At the turn of the century, Cubans mounted a sustained national revolution against Spain beginning in 1895. The Cuban as well as the Philippine national revolution the following year in 1896 received wide support from many Hawaiian Nationalists. Robert Wilcox for example spoke out in support of Cuban and Filipino nationalists several times in this period and urged Hawaiians to follow their example by throwing out the oligarchs. Wilcox was a great admirer of José Martí and Emilio Aguinaldo. Emma Nawahi, the widow of Joseph Nawahi, also endorsed the revolutions in Cuba and in the Philippines in the Ke Aloha ‘Aina newspaper and mele (songs) were written commemorating the bravery of the revolutionaries.
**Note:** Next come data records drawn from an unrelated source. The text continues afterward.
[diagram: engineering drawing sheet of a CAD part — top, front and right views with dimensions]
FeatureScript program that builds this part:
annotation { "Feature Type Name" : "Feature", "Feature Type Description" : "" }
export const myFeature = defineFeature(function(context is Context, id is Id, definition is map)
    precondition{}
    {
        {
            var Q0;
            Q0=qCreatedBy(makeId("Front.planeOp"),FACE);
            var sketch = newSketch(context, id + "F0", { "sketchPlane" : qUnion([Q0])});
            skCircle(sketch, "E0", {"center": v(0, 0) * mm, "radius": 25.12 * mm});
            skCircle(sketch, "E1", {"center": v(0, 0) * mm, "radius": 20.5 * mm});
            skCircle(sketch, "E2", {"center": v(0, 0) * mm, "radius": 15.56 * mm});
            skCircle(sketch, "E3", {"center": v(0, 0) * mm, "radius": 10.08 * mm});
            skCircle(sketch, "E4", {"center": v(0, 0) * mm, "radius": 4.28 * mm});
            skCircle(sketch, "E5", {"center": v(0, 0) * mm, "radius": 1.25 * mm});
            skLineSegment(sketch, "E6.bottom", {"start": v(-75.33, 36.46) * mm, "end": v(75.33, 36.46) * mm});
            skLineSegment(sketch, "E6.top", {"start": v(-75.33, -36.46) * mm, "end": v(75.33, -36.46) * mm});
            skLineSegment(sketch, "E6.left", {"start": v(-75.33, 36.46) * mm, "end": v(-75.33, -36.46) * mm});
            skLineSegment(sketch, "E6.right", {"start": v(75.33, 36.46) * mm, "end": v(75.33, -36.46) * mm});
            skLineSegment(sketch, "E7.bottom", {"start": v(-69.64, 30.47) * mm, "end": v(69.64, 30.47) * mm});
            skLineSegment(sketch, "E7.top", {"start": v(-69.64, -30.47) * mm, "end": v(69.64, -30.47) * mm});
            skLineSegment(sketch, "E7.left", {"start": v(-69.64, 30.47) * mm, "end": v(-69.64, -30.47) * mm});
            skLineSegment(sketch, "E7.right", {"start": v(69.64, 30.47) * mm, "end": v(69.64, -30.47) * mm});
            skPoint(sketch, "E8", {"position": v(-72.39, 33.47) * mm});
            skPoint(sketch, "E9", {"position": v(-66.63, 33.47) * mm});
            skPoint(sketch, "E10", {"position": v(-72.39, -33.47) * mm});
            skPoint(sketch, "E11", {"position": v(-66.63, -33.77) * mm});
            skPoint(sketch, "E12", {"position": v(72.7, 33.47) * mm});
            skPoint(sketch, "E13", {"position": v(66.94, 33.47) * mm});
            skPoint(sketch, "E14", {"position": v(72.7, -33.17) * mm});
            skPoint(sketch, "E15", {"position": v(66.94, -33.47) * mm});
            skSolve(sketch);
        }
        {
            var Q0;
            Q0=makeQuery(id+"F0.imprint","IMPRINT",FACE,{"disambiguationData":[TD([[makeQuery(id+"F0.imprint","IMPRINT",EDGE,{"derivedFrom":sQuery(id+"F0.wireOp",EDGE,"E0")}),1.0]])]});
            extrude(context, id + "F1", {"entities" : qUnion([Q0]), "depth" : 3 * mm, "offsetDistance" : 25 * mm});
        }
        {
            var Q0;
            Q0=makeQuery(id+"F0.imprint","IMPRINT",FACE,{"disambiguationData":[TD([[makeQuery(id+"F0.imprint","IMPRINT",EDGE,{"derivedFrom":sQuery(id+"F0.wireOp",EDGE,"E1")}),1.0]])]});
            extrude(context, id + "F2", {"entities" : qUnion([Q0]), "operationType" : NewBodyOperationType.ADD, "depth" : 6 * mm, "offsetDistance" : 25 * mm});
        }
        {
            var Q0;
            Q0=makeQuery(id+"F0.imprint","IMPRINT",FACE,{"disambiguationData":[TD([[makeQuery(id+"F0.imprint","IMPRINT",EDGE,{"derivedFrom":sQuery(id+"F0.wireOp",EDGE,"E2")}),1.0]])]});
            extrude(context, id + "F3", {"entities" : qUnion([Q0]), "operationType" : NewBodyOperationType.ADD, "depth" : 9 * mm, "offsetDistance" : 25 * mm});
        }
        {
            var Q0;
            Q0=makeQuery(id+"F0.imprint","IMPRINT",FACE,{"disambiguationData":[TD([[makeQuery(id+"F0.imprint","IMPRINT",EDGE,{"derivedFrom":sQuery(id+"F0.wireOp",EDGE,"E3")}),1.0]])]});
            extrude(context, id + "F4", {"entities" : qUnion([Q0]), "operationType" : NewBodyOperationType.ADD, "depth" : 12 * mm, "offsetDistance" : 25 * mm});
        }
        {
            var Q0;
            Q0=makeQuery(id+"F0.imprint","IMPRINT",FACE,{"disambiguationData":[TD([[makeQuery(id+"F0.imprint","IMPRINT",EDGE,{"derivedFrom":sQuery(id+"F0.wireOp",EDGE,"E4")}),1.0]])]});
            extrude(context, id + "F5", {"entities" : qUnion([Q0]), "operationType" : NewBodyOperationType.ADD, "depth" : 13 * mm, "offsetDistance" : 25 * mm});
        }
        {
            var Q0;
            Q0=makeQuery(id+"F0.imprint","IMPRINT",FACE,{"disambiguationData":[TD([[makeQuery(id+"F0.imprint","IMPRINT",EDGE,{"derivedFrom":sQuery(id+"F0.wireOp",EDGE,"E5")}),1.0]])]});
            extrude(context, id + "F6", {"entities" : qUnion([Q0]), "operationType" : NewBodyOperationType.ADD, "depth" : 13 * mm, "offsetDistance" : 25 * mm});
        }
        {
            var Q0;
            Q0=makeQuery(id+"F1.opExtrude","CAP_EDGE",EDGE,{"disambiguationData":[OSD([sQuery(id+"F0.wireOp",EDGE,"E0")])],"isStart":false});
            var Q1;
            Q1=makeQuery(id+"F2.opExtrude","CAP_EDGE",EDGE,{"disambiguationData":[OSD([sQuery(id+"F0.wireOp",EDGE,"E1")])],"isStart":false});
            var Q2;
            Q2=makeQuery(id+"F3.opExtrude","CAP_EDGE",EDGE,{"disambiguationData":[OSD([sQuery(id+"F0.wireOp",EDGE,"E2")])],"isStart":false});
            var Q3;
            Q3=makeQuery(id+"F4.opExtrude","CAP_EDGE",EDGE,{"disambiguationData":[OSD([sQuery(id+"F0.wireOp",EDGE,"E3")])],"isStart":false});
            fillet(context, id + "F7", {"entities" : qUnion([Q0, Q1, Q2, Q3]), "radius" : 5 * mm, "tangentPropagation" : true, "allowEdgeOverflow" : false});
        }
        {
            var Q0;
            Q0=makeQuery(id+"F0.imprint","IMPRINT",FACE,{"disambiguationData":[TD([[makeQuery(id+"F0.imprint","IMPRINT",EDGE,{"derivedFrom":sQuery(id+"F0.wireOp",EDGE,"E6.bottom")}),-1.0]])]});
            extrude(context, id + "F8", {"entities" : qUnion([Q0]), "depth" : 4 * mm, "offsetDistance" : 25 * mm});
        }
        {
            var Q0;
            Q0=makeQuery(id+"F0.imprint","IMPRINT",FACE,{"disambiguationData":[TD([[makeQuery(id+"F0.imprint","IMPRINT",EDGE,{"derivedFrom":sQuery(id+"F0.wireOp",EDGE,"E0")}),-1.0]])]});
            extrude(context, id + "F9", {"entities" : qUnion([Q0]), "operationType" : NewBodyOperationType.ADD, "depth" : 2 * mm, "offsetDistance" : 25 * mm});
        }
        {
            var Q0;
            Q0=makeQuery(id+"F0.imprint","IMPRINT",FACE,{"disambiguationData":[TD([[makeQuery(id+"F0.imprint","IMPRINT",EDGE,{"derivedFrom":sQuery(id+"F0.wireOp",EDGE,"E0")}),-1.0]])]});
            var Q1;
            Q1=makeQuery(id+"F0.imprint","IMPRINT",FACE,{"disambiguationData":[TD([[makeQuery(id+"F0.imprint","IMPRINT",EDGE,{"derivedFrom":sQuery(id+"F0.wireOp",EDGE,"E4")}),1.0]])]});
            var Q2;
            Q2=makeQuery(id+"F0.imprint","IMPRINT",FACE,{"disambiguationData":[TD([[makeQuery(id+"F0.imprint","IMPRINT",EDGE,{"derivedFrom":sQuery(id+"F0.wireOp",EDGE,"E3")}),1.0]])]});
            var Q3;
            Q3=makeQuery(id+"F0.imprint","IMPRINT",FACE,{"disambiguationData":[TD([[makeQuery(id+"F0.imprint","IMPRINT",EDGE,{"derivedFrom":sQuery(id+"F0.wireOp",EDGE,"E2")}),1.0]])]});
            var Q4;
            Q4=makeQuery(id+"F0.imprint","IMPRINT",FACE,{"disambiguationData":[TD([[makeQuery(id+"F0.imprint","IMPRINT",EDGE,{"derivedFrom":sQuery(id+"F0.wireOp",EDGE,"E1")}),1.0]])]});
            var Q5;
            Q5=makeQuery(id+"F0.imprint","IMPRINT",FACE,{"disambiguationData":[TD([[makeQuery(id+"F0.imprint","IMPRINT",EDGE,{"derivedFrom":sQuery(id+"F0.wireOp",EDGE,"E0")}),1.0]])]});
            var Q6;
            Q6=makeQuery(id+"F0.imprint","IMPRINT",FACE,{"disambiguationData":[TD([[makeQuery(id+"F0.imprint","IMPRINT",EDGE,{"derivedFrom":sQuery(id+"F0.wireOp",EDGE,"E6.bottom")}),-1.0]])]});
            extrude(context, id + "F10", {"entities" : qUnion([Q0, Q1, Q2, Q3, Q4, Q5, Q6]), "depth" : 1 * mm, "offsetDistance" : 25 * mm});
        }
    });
In the summer of 1897 there was also a series of incidents that brought the struggle of Cuba directly with the Hawaiian struggle for regain independence from the ruling junta (the self proclaimed Republic of Hawai’i). In 1897, Princess Ka’iulani was again in the United States on her way back to Hawai’i. What was supposed to have been a short trip to New York ended up lasting several weeks as Princess Ka’iulani decided to wait to meet Prince David Kawananakoa, who was representing the Hawaiian government in exile, and the members of the Hui Kala’aina and the Hui Aloha ‘Aina (the Hawaiian Political Association and the Hawaiian Patriotic League in English) who were carrying the petitions against annexation. Princess Ka’iulani had been accused of being disloyal to her aunt and to the government-in-exile due to the actions of her father and her guardian, Theo Davies. She wanted to dispel such rumors before she landed in Hawai’i and to prove her loyalty, rumors are said that the Princess was also ready to offer her aunt her renunciation of her line in succession to the throne. She never did of course since in the end her aunt, the Queen understood that pro-annexation elements were trying to discredit the Royal Family by trying to make them fight among each other. It has always been a colonial tactic to have indigenous people fight each other while the colonizer or colonial settlers move in to “restore” law and order. Divide et impera.
While the Princess was in New York, a major newspaper, the New York Journal, helped a 19 year old political prisoner escape from Cuba and brought her to the United States to help put a human face to the Cuban revolution for Americans–and to sell more papers. The political prisoner, Evangelina Cosio y Cisneros, was from a landed Cuban criollos family. Her father was actively supporting the Cuban revolutionary cause and as such the Spanish authorities arrested every member of her family including her mother, sisters, and brothers. According Amy Ephron, the author of The White Rose, which is a historical fiction based on the life of Evangelina Cisneros, Princess Ka’iulani and Evangelina Cisneros were constantly being mistaken for each other in public events and Princess Ka’iulani would sometimes jokingly play along with the confused reporters. It had gotten to the point that Princess Ka’iulani decided to meet her and so they met at Princess Ka’iulani’s hotel. A normal audience with Princess Ka’iulani would last about fifteen minutes. Cisneros and the Princess discussed issues for more than three hours. A week later, the Princess and Cisneros would meet again in a Cuban independence club for women. The Princess would later be reported as saying in the New York Journal that Cisnero was a “real princess” due to the nobility of her character. The Princess while in New York would grace Cuban independence groups two more times and make a donation. The friendship between the two women would continue for the next two years and it was not co-incidental that the Princess would start a chapter of the Red Cross in Hawai’i to help with the Spanish-American War.
The Princess, like Robert Wilcox and Emma Nawahi, spoke in favor of not just independence for their own people but for all people including those who were fighting in the Philippines, Cuba, and Puerto Rico. Their passion for freedom and injustice brings in mind a quote from Dr. Martin Luther King Jr.: “Injustice anywhere is a threat to justice everywhere.”